Postmedia’s continuing staff reductions, the push to general reporting and annotated listings in entertainment writing, the shrinkage in local coverage to a couple of sections a week (a scenario duplicated in the online editions) … it was a gradual but dramatic retreat by traditional media from arts coverage. And as we’ve all noticed, whenever there are cuts to be made, whether in newsrooms or governments, the arts are always targeted first. For “local,” you need people. And live theatre is nothing if not of the place.

It signalled the demise of exclusive beats like mine, and with it the continuity of point of view in reviews. And at the same time, theatre, arguably Edmonton’s leading and liveliest, most ingenious arts industry — which had dreamed up this city’s best-ever idea and exported it (you guessed! the Fringe!) — was expanding, taking risks, applying its creative drive and smarts in new and different ways.

Edmonton has become, after all, a bona fide theatre town. There’s a dazzling amount and variety to see and write about. For me, a website like 12thnight.ca was an impulse to do the full-time theatre writing — the reviews, feature stories, interviews I’d always done — I’d always done, all online. 

And that online landscape, fuelled by Facebook, Twitter and the rest,  would seem at a glance to be where the action is. As a democratic forum for sharing enthusiasm, approval, free publicity, event announcements, invitations, it’s expansive, useful, even fascinating.

Theatre, after all, is all about the combustible relationship between artists and their audiences. And since the discussing has always seemed like an indispensable part of the theatre-going — which is the true agenda of reviewing — the more perspectives the better.

But as a forum for arts criticism, the web seems have some limitations. For one thing, there’s sustainability. To support 12thnight.ca, where theatre coverage is free — which makes sense when you want to expand the theatre audience not restrict it — I’ve launched a Patreon campaign (www.patreon.com/12thnight) to gather small monthly pledges from individual readers to continue full-time theatre content.  

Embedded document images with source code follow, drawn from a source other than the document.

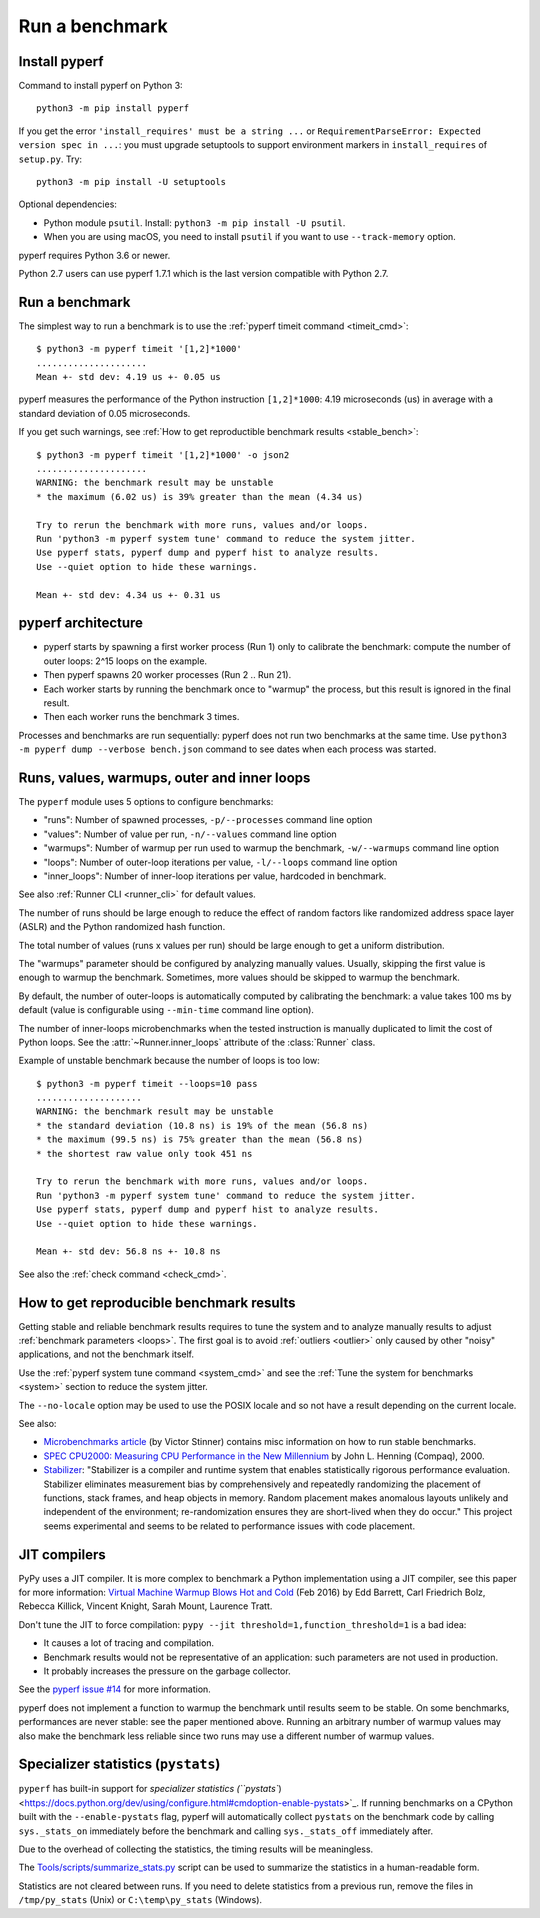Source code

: +++++++++++++++
Run a benchmark
+++++++++++++++

.. _install:

Install pyperf
==============

Command to install pyperf on Python 3::

    python3 -m pip install pyperf

If you get the error ``'install_requires' must be a string ...`` or
``RequirementParseError: Expected version spec in ...``: you must upgrade
setuptools to support environment markers in ``install_requires`` of
``setup.py``. Try::

    python3 -m pip install -U setuptools

Optional dependencies:

* Python module ``psutil``. Install: ``python3 -m pip install -U psutil``.
* When you are using macOS, you need to install ``psutil`` if you want to use ``--track-memory`` option.

pyperf requires Python 3.6 or newer.

Python 2.7 users can use pyperf 1.7.1 which is the last version compatible with
Python 2.7.


Run a benchmark
===============

The simplest way to run a benchmark is to use the :ref:`pyperf timeit command
<timeit_cmd>`::

    $ python3 -m pyperf timeit '[1,2]*1000'
    .....................
    Mean +- std dev: 4.19 us +- 0.05 us

pyperf measures the performance of the Python instruction ``[1,2]*1000``: 4.19
microseconds (us) in average with a standard deviation of 0.05 microseconds.

If you get such warnings, see :ref:`How to get reproductible benchmark results
<stable_bench>`::

    $ python3 -m pyperf timeit '[1,2]*1000' -o json2
    .....................
    WARNING: the benchmark result may be unstable
    * the maximum (6.02 us) is 39% greater than the mean (4.34 us)

    Try to rerun the benchmark with more runs, values and/or loops.
    Run 'python3 -m pyperf system tune' command to reduce the system jitter.
    Use pyperf stats, pyperf dump and pyperf hist to analyze results.
    Use --quiet option to hide these warnings.

    Mean +- std dev: 4.34 us +- 0.31 us


pyperf architecture
===================

* pyperf starts by spawning a first worker process (Run 1) only to calibrate the
  benchmark: compute the number of outer loops: 2^15 loops on the example.
* Then pyperf spawns 20 worker processes (Run 2 .. Run 21).
* Each worker starts by running the benchmark once to "warmup" the process,
  but this result is ignored in the final result.
* Then each worker runs the benchmark 3 times.

Processes and benchmarks are run sequentially: pyperf does not run two benchmarks
at the same time. Use ``python3 -m pyperf dump --verbose bench.json`` command to
see dates when each process was started.


.. _loops:

Runs, values, warmups, outer and inner loops
==============================================

The ``pyperf`` module uses 5 options to configure benchmarks:

* "runs": Number of spawned processes, ``-p/--processes`` command line option
* "values": Number of value per run,  ``-n/--values`` command line option
* "warmups": Number of warmup per run used to warmup the benchmark,
  ``-w/--warmups`` command line option
* "loops": Number of outer-loop iterations per value,  ``-l/--loops`` command
  line option
* "inner_loops": Number of inner-loop iterations per value, hardcoded in
  benchmark.

See also :ref:`Runner CLI <runner_cli>` for default values.

The number of runs should be large enough to reduce the effect of random
factors like randomized address space layer (ASLR) and the Python randomized
hash function.

The total number of values (runs x values per run) should be large enough to
get a uniform distribution.

The "warmups" parameter should be configured by analyzing manually values.
Usually, skipping the first value is enough to warmup the benchmark.
Sometimes, more values should be skipped to warmup the benchmark.

By default, the number of outer-loops is automatically computed by calibrating
the benchmark: a value takes 100 ms by default (value is configurable using
``--min-time`` command line option).

The number of inner-loops microbenchmarks when the tested instruction is
manually duplicated to limit the cost of Python loops. See the
:attr:`~Runner.inner_loops` attribute of the
:class:`Runner` class.

Example of unstable benchmark because the number of loops is too low::

    $ python3 -m pyperf timeit --loops=10 pass
    ....................
    WARNING: the benchmark result may be unstable
    * the standard deviation (10.8 ns) is 19% of the mean (56.8 ns)
    * the maximum (99.5 ns) is 75% greater than the mean (56.8 ns)
    * the shortest raw value only took 451 ns

    Try to rerun the benchmark with more runs, values and/or loops.
    Run 'python3 -m pyperf system tune' command to reduce the system jitter.
    Use pyperf stats, pyperf dump and pyperf hist to analyze results.
    Use --quiet option to hide these warnings.

    Mean +- std dev: 56.8 ns +- 10.8 ns


See also the :ref:`check command <check_cmd>`.


.. _stable_bench:

How to get reproducible benchmark results
=========================================

Getting stable and reliable benchmark results requires to tune the system and to
analyze manually results to adjust :ref:`benchmark parameters <loops>`. The
first goal is to avoid :ref:`outliers <outlier>` only caused by other "noisy"
applications, and not the benchmark itself.

Use the :ref:`pyperf system tune command <system_cmd>` and see the :ref:`Tune the
system for benchmarks <system>` section to reduce the system jitter.

The ``--no-locale`` option may be used to use the POSIX locale and so not
have a result depending on the current locale.

See also:

* `Microbenchmarks article
  <http://vstinner.readthedocs.io/benchmark.html>`_ (by Victor Stinner)
  contains misc information on how to run stable benchmarks.
* `SPEC CPU2000: Measuring CPU Performance in the New Millennium
  <https://open.spec.org/cpu2000/papers/COMPUTER_200007.JLH.pdf>`_ by John L.
  Henning (Compaq), 2000.
* `Stabilizer <https://emeryberger.com/research/stabilizer/>`_: "Stabilizer is a
  compiler and runtime system that enables statistically rigorous performance
  evaluation. Stabilizer eliminates measurement bias by comprehensively and
  repeatedly randomizing the placement of functions, stack frames, and heap
  objects in memory. Random placement makes anomalous layouts unlikely and
  independent of the environment; re-randomization ensures they are short-lived
  when they do occur." This project seems experimental and seems to be related
  to performance issues with code placement.


JIT compilers
=============

PyPy uses a JIT compiler. It is more complex to benchmark a Python
implementation using a JIT compiler, see this paper for more information:
`Virtual Machine Warmup Blows Hot and Cold <https://arxiv.org/abs/1602.00602>`_
(Feb 2016) by Edd Barrett, Carl Friedrich Bolz, Rebecca Killick, Vincent
Knight, Sarah Mount, Laurence Tratt.

Don't tune the JIT to force compilation: ``pypy --jit
threshold=1,function_threshold=1`` is a bad idea:

* It causes a lot of tracing and compilation.
* Benchmark results would not be representative of an application: such
  parameters are not used in production.
* It probably increases the pressure on the garbage collector.

See the `pyperf issue #14 <https://github.com/psf/pyperf/issues/14>`_ for more
information.

pyperf does not implement a function to warmup the benchmark until results seem
to be stable. On some benchmarks, performances are never stable: see the paper
mentioned above. Running an arbitrary number of warmup values may also make
the benchmark less reliable since two runs may use a different number of warmup
values.

Specializer statistics (``pystats``)
==================================

``pyperf`` has built-in support for `specializer statistics (``pystats``) <https://docs.python.org/dev/using/configure.html#cmdoption-enable-pystats>`_.
If running benchmarks on a CPython built with the ``--enable-pystats`` flag, pyperf will automatically collect ``pystats`` on the benchmark code by calling ``sys._stats_on`` immediately before the benchmark and calling ``sys._stats_off`` immediately after.

Due to the overhead of collecting the statistics, the timing results will be meaningless.

The `Tools/scripts/summarize_stats.py <https://github.com/python/cpython/blob/main/Tools/scripts/summarize_stats.py>`_ script can be used to summarize the statistics in a human-readable form.

Statistics are not cleared between runs.
If you need to delete statistics from a previous run, remove the files in ``/tmp/py_stats`` (Unix) or ``C:\temp\py_stats`` (Windows).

For another, there’s the question of criticism. Has the spectrum of perspectives actually broadened? “Share” or “Like” look pretty much like invitations to agree and approve.  And “like-minded” seems to mean “of a mind to really like.”

Curiously the amount of theatre criticism, reduced to bare-bones selectivity in the traditional media, doesn’t seem to have increased noticeably online. And this brave new world, a realm of universal access where everyone can be an expert and publish views on, well, anything, has turned out to be a more cautious place for the arts than we might have predicted. 

Do social media hits and shares merely gather those already in the fold, and give them dates and ticket prices? Is the theatre audience actually expanding from its home base? Remember the old joke about the New York Review of Each Other’s Books?

The tectonic plates have moved. And clearly there are benefits via the democratization that technology has wrought. But it remains to be seen what these changes will bring to arts journalism. I’m having a go at addressing them in my online theatre experiment.